__GOAL OF THE EXERCISE__. Copy out the listing word for word, from its first line up to and including the line with "collector number: 24641".

__MATERIALS PROVIDED__.
* START *
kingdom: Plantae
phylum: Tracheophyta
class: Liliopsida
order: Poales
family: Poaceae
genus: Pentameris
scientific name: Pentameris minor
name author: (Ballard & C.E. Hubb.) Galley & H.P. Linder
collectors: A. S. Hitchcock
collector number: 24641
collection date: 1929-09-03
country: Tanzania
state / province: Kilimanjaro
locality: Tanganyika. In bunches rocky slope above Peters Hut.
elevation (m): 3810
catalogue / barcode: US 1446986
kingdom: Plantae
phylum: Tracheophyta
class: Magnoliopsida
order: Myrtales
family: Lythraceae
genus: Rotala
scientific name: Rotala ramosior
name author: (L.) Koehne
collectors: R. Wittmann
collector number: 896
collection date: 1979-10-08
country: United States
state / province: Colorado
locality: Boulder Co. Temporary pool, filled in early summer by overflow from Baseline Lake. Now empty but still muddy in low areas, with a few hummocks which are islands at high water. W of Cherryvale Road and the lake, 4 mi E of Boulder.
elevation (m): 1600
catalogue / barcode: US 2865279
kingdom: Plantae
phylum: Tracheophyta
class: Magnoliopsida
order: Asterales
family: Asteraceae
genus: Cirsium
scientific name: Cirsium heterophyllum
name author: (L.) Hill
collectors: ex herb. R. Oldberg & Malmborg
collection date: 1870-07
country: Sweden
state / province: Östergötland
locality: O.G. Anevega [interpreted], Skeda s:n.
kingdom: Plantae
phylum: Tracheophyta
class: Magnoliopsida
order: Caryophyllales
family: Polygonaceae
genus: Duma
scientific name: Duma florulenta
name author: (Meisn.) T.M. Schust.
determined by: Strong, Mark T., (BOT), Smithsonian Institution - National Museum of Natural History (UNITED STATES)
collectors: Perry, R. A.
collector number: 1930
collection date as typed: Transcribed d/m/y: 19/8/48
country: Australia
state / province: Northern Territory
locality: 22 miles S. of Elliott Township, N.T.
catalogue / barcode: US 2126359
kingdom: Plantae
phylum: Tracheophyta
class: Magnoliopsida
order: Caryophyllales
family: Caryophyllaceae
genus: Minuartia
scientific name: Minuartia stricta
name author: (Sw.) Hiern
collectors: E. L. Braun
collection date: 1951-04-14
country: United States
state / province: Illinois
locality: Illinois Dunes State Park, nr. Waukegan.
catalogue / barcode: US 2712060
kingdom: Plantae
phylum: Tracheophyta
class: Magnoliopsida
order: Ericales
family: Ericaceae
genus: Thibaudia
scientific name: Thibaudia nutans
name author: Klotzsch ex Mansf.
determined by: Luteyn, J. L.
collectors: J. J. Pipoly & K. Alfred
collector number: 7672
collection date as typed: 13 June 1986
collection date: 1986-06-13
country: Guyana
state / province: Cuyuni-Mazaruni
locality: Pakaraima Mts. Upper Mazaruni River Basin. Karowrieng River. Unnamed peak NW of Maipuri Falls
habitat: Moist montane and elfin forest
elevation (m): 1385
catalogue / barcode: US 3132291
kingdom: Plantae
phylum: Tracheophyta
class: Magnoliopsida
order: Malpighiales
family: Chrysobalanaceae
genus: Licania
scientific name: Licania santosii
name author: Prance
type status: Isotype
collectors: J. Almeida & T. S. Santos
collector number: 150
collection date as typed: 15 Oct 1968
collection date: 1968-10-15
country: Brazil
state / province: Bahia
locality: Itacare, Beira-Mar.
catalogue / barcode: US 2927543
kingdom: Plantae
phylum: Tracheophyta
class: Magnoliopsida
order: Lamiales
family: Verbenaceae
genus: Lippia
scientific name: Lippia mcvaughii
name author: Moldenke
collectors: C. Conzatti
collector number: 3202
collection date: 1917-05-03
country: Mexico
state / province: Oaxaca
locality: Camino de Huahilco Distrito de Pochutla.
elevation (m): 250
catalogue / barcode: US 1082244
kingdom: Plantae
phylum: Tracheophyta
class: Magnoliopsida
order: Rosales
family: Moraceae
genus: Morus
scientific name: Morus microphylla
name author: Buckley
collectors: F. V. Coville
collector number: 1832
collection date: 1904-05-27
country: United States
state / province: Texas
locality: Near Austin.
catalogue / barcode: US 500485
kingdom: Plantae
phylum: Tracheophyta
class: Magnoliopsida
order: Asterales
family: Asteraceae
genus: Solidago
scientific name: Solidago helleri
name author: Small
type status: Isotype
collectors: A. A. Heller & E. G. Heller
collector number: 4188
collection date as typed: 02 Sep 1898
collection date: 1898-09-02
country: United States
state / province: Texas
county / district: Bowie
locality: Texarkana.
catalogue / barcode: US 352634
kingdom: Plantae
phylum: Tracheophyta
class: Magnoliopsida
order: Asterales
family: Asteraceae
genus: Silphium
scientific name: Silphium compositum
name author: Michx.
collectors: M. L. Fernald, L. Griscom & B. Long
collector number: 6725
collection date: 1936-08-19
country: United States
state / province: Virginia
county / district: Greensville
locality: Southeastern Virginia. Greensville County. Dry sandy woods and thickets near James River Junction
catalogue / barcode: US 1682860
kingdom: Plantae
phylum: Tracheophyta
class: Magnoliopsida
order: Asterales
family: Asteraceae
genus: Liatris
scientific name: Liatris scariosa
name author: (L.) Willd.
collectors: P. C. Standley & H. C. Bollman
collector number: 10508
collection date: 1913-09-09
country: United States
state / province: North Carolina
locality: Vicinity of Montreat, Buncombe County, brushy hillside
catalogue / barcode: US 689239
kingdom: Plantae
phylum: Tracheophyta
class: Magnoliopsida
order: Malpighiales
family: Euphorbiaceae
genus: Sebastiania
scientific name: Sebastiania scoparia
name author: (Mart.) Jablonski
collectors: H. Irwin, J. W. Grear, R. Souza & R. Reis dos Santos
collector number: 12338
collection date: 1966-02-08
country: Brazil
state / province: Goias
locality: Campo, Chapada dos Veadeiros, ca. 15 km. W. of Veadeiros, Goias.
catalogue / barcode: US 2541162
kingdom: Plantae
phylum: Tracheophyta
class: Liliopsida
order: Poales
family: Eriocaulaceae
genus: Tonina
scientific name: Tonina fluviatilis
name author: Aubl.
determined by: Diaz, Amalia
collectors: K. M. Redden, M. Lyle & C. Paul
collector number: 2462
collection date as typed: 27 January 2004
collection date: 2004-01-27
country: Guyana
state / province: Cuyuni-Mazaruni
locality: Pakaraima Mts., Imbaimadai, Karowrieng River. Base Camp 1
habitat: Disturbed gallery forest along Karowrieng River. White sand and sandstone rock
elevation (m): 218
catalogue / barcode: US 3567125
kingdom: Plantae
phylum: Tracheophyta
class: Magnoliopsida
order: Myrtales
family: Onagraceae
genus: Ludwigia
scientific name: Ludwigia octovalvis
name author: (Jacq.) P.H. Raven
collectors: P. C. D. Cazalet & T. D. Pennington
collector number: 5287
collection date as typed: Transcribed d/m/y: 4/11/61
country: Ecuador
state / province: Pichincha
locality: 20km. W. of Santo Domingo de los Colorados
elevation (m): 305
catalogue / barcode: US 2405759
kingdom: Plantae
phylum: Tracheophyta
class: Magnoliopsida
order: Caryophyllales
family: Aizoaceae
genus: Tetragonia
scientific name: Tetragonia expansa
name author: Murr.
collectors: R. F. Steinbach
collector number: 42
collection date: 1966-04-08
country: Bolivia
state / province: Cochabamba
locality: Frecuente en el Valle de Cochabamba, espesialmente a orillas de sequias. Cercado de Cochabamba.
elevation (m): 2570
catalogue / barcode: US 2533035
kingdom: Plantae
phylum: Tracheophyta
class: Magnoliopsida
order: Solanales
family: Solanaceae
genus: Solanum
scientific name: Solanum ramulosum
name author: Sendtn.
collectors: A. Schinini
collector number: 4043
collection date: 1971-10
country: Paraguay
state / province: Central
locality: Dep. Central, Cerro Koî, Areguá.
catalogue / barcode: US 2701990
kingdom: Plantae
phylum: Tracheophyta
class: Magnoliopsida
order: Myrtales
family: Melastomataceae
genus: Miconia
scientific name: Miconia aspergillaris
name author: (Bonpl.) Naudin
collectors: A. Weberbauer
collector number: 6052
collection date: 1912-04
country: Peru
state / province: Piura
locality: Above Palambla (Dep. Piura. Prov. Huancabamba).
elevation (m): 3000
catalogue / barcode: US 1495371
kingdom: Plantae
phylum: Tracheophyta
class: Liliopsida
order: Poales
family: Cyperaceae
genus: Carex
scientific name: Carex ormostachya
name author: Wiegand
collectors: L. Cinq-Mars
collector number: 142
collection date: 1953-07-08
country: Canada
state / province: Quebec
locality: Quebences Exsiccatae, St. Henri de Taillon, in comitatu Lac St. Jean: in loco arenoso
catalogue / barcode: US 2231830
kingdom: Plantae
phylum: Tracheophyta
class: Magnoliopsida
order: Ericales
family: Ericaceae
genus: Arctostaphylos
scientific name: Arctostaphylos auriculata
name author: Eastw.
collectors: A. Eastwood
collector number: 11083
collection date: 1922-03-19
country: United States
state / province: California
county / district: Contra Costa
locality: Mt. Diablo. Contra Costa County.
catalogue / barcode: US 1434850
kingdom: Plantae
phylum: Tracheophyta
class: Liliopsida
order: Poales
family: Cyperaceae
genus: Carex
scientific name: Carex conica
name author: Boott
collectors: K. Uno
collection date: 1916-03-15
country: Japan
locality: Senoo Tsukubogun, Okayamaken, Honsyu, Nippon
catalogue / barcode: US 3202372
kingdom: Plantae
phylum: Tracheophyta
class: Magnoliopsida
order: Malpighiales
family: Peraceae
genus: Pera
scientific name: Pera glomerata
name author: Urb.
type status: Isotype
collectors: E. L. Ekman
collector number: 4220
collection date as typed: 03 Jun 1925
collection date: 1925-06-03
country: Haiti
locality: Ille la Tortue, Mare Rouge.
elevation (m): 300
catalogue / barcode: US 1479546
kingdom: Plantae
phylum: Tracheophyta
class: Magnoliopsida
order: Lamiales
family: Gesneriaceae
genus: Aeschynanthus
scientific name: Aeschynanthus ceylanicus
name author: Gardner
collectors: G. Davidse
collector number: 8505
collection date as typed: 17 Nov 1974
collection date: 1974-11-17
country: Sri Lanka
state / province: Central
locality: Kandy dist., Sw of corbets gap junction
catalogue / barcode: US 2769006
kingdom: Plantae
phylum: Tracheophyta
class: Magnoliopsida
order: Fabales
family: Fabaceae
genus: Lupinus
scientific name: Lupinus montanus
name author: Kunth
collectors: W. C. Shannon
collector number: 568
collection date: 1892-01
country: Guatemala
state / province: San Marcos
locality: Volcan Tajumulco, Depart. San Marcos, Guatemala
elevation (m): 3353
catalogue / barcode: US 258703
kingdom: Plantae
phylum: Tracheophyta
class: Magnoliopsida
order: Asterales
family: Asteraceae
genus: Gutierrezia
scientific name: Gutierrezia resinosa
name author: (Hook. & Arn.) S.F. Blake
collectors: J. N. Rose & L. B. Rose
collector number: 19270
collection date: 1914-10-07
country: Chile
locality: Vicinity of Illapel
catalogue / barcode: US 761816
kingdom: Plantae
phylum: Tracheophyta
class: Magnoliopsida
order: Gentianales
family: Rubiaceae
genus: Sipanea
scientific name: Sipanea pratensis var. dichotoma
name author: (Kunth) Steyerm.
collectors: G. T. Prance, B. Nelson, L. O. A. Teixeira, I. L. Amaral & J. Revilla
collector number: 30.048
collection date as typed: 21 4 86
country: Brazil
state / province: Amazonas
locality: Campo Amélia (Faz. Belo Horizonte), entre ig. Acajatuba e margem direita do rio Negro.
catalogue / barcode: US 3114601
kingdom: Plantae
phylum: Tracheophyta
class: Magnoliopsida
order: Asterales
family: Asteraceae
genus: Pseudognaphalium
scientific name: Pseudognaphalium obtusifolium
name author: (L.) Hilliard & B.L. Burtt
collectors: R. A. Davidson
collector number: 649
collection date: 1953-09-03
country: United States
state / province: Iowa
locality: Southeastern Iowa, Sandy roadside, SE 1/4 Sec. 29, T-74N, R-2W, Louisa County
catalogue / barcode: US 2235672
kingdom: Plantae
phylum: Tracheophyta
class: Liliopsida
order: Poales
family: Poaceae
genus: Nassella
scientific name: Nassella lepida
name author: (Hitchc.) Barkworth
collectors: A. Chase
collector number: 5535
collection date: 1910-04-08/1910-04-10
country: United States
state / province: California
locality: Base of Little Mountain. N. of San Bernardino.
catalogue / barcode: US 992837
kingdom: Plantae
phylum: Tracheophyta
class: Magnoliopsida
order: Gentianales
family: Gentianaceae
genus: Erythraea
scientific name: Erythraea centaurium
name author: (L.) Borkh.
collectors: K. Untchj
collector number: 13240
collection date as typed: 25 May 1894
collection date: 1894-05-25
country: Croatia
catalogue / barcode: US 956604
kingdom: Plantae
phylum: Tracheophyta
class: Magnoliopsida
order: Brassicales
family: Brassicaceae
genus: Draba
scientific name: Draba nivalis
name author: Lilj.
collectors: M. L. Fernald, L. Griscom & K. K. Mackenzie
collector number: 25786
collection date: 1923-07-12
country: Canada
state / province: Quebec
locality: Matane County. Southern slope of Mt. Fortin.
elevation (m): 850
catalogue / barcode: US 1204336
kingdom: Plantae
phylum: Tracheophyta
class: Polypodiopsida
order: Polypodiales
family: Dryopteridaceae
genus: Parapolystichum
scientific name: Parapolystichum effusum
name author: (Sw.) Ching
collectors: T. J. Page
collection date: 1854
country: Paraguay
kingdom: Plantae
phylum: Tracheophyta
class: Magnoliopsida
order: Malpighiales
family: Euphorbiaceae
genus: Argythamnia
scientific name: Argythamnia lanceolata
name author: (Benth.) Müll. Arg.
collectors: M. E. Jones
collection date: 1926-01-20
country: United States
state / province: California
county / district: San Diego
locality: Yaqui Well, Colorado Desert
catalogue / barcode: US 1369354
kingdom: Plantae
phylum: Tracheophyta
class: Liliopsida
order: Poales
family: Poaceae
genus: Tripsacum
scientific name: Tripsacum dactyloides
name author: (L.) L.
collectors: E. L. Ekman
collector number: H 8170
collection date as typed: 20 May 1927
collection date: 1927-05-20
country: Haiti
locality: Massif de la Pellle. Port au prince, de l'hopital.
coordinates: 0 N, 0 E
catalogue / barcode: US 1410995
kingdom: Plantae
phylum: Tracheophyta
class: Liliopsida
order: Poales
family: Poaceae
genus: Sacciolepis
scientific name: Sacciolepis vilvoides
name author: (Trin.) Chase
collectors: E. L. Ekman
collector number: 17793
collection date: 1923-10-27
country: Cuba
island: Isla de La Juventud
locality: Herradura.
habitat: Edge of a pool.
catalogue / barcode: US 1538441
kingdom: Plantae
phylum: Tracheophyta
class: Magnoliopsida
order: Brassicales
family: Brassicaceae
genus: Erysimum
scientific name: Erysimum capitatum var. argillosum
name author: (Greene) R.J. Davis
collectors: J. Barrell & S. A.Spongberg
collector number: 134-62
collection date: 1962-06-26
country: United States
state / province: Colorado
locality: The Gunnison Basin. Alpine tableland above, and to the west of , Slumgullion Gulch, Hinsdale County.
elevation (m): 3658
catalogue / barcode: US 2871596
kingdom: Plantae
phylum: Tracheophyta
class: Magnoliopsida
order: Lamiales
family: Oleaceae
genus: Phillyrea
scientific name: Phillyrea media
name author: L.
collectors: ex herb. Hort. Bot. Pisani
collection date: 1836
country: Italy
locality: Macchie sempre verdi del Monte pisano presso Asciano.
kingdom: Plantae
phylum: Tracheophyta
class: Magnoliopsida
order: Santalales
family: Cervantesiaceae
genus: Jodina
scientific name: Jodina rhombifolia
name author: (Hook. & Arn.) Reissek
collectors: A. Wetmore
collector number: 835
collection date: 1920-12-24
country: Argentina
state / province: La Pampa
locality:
* END *
__EXERCISE SOLUTION__.
kingdom: Plantae
phylum: Tracheophyta
class: Liliopsida
order: Poales
family: Poaceae
genus: Pentameris
scientific name: Pentameris minor
name author: (Ballard & C.E. Hubb.) Galley & H.P. Linder
collectors: A. S. Hitchcock
collector number: 24641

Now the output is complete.